Scaling analysis is fundamental to predicting the behavior of structures and systems when miniaturized. While each individual application will have restrictions and assumptions based on the proposed function, the approach to scaling analysis will generally follow the generic examples given below.

Assume a square Euler column (slender column) is supporting a load on the centerline of the column. This implies careful and theoretically unobtainable control of the load location. If the dimensions of the column and the load shrink linearly, the resulting analysis shows the strength to weight ratio of the column increases. This is why a small insect can survive a drop onto its legs from a height many times the size of the insect and large animals can not. The analysis shows that the strength to weight ratio goes up linearly as the dimensions decrease. For a 100-fold reduction in size, the structure gets 100-times stronger.

A cantilever beam is often found used a structural component in microsystem applications. Assuming the beam has a rigid constraint, and an end-load of a fixed magnitude, then the strength of the beam becomes small very quickly. The stress induced in the beam by the force increases as one over the square of the characteristic dimension. A shrinking of 10 causes a 100-fold increase in the induced stress. Similarly, if the induced stress is to remain the same (a more logical approach), then the force acting on the beam must decrease as the square of the characteristic dimension.

Microdevices are often subject to extreme thermal environments or are designed to produce a high temperature with a small response time. For a volume, as the characteristic dimension is decreased the ratio of the surface area to the volume becomes large. This means the ability to transfer (absorb and/or release) heat relative to the ability to store heat, is large. Therefore heat transfer between working fluids is high. Additionally, if the volume is heated internally or externally, the heat will dissipate very quickly giving a rapid response. The large surface area to volume ratio is also important for phenomena such as surface tension, capacitance, and other attributes which are surface, rather than volume, related.

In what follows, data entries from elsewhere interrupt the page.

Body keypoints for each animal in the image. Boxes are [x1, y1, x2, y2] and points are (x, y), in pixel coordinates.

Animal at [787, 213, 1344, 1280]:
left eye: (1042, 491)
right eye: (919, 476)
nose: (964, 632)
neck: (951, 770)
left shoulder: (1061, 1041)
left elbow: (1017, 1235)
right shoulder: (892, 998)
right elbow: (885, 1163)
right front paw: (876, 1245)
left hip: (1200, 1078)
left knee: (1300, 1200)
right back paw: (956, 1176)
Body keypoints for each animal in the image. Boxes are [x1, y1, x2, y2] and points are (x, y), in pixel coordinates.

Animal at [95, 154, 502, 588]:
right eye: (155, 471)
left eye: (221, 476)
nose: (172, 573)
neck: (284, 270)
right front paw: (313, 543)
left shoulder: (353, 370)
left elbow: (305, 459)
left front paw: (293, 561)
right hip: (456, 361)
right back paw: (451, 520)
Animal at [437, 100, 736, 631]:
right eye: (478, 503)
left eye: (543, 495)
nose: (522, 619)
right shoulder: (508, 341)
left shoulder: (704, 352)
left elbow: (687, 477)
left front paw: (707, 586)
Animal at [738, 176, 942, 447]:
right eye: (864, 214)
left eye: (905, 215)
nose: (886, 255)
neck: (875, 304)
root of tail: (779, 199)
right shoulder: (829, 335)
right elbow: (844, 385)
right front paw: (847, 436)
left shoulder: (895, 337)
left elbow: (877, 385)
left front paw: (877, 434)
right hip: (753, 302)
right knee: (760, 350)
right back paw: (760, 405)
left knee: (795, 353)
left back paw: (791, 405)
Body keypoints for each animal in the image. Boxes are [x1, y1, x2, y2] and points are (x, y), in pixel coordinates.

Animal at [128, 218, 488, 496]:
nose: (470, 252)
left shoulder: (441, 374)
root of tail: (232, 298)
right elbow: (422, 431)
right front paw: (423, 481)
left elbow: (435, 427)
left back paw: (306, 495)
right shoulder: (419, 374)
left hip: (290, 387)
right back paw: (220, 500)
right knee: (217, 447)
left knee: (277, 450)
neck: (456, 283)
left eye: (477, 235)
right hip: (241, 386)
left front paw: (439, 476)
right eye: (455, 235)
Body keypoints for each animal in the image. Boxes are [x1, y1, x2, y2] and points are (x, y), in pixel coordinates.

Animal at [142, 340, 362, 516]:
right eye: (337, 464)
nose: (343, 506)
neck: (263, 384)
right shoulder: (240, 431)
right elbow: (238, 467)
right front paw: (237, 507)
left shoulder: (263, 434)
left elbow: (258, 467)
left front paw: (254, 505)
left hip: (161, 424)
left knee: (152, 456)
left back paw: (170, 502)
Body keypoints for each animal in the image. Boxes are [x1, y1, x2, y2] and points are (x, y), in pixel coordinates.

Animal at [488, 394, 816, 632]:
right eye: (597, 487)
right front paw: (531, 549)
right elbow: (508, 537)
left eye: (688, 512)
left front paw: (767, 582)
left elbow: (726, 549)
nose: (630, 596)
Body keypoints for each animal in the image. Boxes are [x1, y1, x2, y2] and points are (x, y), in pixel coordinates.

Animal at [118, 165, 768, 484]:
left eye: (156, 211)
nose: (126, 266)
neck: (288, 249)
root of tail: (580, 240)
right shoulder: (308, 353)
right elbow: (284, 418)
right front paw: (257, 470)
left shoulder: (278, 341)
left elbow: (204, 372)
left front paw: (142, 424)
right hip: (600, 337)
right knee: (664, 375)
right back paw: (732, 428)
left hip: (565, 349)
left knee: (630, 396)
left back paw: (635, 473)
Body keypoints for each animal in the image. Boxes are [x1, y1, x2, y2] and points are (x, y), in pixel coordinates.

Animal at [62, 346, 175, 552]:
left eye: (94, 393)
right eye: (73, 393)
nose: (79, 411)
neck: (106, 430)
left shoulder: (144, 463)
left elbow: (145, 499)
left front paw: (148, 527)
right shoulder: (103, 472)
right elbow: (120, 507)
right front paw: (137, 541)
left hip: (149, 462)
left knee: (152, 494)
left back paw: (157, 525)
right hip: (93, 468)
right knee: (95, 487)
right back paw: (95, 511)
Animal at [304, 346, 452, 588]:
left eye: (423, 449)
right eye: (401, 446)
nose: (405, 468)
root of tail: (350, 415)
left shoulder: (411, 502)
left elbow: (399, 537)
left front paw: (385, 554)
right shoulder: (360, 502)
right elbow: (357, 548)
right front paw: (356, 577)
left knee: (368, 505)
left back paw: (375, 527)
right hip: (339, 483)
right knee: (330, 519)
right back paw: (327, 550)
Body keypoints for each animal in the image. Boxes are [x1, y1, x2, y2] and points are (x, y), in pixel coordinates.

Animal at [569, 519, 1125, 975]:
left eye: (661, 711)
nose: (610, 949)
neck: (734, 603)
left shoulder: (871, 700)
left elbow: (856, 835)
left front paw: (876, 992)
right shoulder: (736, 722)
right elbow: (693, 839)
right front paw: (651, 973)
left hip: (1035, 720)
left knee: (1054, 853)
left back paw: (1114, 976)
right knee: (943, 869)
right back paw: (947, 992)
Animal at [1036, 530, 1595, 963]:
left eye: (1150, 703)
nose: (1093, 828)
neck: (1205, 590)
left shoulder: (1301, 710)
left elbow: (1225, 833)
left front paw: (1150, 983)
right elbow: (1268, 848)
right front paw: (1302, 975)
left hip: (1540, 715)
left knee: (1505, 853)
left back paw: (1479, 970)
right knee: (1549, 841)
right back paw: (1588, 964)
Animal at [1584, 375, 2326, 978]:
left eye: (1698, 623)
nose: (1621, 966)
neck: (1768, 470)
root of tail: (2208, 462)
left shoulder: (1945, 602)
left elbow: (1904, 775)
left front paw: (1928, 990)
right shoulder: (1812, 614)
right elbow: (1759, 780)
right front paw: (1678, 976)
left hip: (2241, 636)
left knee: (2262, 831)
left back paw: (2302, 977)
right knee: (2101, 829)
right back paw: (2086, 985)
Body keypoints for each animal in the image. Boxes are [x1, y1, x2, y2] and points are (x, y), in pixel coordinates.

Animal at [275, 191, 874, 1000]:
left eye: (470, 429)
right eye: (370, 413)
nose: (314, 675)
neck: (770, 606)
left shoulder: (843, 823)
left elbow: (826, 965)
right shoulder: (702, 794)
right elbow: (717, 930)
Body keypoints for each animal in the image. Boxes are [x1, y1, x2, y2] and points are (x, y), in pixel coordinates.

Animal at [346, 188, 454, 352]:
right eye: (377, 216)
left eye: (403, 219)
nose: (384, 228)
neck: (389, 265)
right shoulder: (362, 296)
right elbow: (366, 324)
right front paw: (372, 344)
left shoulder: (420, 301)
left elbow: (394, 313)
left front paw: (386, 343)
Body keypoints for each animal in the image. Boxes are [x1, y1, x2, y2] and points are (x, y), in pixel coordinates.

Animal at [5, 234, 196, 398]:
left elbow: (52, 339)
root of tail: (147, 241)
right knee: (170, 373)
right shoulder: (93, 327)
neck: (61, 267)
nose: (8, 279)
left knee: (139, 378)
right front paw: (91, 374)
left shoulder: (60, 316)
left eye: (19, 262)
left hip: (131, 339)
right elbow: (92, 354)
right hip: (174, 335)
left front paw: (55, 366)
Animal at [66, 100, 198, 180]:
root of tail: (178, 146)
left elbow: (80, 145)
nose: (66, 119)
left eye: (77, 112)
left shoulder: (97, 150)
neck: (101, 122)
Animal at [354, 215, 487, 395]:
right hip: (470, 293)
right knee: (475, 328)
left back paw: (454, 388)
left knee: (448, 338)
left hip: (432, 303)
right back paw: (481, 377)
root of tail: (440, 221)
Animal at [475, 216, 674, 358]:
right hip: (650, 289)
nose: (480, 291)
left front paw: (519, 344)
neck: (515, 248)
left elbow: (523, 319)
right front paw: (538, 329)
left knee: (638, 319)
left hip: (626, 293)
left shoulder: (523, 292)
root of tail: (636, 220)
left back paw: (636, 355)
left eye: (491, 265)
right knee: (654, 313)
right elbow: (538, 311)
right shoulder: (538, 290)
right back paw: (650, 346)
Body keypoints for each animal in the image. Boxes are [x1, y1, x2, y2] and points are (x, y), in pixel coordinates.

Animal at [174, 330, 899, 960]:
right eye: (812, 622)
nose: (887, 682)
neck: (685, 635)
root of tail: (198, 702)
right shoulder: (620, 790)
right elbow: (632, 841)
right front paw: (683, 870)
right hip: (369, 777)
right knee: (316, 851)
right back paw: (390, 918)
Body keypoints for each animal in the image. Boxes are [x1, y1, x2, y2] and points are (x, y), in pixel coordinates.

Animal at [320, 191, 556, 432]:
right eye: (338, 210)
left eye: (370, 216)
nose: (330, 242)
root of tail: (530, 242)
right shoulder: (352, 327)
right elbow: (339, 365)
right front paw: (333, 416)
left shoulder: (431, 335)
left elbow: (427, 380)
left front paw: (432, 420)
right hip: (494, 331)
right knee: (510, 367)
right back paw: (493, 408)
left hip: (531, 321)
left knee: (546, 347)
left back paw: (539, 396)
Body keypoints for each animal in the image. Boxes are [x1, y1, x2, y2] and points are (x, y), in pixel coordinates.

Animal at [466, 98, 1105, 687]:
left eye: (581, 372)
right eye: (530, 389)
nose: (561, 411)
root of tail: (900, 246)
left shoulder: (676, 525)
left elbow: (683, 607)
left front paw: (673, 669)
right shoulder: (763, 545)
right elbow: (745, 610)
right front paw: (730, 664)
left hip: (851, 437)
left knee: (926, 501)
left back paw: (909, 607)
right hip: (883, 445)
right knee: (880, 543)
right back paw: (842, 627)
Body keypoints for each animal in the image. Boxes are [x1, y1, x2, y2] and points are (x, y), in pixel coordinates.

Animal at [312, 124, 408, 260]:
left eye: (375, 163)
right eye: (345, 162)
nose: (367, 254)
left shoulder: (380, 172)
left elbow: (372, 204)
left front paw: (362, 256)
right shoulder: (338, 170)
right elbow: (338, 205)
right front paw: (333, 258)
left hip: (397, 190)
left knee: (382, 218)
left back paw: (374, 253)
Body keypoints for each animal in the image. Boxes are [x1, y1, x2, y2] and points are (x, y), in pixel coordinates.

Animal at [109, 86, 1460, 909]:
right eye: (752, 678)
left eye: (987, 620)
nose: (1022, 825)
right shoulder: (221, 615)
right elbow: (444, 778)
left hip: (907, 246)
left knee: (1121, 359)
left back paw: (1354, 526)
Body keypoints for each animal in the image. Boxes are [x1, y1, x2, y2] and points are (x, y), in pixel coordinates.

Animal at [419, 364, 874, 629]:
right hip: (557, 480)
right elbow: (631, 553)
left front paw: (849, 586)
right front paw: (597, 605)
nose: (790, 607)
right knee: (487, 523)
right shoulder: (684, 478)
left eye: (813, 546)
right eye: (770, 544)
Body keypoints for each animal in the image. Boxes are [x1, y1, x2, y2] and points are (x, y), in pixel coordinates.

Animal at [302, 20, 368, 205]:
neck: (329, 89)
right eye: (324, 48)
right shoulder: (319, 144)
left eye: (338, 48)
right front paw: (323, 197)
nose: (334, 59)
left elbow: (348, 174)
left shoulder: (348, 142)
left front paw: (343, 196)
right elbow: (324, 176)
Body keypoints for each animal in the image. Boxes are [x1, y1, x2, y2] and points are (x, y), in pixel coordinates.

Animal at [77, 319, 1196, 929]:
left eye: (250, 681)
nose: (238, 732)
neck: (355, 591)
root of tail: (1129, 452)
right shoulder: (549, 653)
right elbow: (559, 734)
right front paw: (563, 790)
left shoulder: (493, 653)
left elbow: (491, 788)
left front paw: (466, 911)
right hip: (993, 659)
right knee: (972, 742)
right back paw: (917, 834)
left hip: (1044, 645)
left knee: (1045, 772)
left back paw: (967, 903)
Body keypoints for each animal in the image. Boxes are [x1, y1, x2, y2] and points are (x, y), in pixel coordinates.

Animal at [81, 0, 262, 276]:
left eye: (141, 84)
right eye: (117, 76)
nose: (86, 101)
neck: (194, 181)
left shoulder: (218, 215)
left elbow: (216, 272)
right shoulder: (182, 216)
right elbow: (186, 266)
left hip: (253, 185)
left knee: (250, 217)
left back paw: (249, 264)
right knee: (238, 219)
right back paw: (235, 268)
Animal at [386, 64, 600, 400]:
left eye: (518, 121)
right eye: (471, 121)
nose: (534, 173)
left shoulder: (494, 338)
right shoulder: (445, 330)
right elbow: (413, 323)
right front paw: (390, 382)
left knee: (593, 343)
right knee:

Assume a micro-component is for the purpose of supplying heat by way of resistive heating. The electrical power converted to heat within the component is a function of the material resistivity, the material volume, and the applied voltage. Assuming no losses (which is not a very good assumption given the previous example), then the resistive power will dictate the rate of temperature increase of the component. This rate of temperature increase is proportional to the reciprocal of the square of the characteristic dimension. This results in a rapid response to both heating and cooling.

Many other analyses can be performed for natural frequency of vibration, structural deflection, capacitance, and convection coefficient, for example and these analyses generally follow the same approach shown.